Should hearings begin on Nov. 7 as is now tentatively planned, they would likely turn into a spectacle. Mr. Specter has said he plans to press Ms. Miers “very hard” on whether Roe v. Wade is settled law. “She will have hearings like no nominee has ever had to sit through,” Chuck Todd, editor of the political tip sheet Hotline, told radio host John Batchelor. “One slipup on camera and she is toast.”
Should she survive the hearings, liberal groups may demand that Democrats filibuster her. Republican senators, already hesitant to back Ms. Miers after heavy blowback from their conservative base, would likely lack the will to trigger the so-called nuclear option. “The nomination is in real trouble,” one GOP senator told me. “Not one senator wants to go through the agony of those hearings, even those who want to vote for her.” Even if Ms. Miers avoids a filibuster, it’s possible Democrats would join with dissident Republicans to defeat her outright.

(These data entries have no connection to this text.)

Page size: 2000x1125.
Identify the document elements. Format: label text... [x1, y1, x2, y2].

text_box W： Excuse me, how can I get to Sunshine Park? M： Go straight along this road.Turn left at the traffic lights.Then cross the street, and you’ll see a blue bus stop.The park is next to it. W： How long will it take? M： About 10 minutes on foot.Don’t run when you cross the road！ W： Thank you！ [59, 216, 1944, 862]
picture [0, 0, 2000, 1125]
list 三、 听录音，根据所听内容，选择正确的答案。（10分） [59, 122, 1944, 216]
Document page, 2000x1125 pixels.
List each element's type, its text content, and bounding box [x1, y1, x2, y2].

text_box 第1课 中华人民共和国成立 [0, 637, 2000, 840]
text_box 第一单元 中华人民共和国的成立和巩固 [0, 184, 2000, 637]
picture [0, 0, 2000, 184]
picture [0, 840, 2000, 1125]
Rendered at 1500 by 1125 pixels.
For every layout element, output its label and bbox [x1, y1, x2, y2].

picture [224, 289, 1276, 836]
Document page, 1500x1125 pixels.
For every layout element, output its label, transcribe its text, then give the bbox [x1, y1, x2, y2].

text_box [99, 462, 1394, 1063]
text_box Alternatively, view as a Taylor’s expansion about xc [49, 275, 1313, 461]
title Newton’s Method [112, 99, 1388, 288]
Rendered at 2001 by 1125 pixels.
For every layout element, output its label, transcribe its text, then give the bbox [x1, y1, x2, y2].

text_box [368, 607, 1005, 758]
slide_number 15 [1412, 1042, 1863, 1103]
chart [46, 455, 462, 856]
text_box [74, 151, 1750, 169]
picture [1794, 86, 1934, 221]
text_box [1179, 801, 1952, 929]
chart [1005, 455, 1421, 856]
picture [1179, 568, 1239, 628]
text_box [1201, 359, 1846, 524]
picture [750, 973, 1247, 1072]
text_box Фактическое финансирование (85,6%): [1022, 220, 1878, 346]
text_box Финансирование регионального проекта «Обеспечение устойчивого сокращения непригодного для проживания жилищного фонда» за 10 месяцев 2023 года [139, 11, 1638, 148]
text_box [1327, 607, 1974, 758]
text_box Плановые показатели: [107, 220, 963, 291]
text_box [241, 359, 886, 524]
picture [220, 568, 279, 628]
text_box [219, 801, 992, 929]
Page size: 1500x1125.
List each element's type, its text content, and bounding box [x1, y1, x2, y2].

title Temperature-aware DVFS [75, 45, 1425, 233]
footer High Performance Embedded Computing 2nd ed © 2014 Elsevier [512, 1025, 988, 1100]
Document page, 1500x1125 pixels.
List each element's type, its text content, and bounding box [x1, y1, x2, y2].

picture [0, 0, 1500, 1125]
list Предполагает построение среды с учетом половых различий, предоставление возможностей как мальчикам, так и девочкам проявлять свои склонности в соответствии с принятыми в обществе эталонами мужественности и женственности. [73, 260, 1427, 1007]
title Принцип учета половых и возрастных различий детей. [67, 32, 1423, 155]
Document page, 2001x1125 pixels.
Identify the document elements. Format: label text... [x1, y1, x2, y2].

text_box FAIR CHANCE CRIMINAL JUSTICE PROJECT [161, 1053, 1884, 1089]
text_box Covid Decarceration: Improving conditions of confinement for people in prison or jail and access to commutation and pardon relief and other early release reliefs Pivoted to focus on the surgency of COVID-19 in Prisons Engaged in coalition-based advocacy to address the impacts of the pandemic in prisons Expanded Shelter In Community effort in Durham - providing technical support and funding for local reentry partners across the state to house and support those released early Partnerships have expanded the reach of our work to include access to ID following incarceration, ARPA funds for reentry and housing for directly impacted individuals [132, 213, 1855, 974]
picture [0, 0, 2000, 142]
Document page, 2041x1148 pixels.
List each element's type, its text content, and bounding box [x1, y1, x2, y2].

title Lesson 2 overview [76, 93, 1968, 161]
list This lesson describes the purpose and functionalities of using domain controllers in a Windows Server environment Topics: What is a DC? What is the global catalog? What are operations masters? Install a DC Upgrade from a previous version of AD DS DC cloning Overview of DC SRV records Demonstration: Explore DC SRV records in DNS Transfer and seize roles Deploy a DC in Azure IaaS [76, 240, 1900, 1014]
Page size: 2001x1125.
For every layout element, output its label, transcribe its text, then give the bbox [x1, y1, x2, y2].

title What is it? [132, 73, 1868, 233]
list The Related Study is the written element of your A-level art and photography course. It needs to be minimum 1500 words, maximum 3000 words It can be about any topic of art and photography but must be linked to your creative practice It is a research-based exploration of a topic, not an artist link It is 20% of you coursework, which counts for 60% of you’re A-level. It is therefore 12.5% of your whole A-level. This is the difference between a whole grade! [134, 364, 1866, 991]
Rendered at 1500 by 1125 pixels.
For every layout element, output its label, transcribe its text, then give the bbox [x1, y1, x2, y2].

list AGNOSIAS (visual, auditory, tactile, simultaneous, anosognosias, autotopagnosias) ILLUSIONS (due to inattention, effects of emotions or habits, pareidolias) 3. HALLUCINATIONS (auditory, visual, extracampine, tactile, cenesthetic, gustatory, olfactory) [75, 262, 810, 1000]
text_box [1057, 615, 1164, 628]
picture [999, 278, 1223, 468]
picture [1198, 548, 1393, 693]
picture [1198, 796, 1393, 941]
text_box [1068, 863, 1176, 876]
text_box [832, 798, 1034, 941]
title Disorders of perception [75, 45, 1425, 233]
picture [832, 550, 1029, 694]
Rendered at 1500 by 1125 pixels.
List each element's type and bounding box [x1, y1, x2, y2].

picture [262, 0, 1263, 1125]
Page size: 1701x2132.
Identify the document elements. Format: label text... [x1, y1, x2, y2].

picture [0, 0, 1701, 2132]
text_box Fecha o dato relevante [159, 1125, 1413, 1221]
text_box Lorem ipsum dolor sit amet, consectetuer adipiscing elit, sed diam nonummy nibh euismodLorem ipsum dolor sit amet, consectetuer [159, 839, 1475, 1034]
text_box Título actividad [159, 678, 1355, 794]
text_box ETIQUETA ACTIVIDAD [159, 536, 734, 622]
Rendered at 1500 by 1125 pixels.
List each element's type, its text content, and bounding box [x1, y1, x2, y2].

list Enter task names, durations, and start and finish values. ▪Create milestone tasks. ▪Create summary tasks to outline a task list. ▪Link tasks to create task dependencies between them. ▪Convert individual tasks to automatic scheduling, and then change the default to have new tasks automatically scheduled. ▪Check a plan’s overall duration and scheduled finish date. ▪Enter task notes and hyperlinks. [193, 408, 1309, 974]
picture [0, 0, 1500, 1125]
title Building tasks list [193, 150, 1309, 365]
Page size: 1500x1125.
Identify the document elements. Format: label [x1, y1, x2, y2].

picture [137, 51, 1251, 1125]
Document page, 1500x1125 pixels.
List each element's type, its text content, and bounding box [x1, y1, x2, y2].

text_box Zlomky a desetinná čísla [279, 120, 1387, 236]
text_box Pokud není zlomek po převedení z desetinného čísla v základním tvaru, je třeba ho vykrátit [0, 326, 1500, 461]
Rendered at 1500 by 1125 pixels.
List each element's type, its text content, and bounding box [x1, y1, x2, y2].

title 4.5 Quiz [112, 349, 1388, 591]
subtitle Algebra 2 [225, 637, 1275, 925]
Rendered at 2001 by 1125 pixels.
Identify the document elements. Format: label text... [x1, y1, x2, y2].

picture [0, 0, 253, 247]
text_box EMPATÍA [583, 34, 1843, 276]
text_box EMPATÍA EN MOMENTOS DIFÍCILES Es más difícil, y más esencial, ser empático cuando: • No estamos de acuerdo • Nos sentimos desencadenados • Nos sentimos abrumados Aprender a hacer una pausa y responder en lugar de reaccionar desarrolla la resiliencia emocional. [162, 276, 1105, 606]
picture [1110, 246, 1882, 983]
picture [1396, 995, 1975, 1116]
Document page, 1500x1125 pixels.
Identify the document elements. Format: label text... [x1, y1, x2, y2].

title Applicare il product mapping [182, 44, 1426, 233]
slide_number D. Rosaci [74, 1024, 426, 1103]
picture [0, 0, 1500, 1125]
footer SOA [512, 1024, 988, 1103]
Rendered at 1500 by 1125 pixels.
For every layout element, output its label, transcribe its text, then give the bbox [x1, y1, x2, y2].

There are philosophical reasons for Republican senators to oppose Ms. Miers. In 1987, the liberal onslaught on Robert Bork dramatically changed the confirmation process. The verb to bork, meaning to savage a nominee and distort his record, entered the vocabulary, and many liberals now acknowledge that the anti-Bork campaign had bad consequences. It led to more stealth nominees, with presidents hoping their scant paper trail would shield them from attack.
President Bush has now gone further in internalizing the lessons of the Bork debacle. Harriet Miers is a “superstealth” nominee–a close friend of the president with no available paper trail who keeps her cards so close to her chest they might as well be plastered on it. If Ms. Miers is confirmed, it will reinforce the popular belief that the Supreme Court is more about political outcomes than the rule of law.
I’m not sure if Fund is against Miers because she isn’t conservative enough or if he is afraid that she will vote to overturn Roe which has the potential for putting him in a pickle the next time he knocks up his girlfriend’s daughter.
That’s got to be a tough one for John.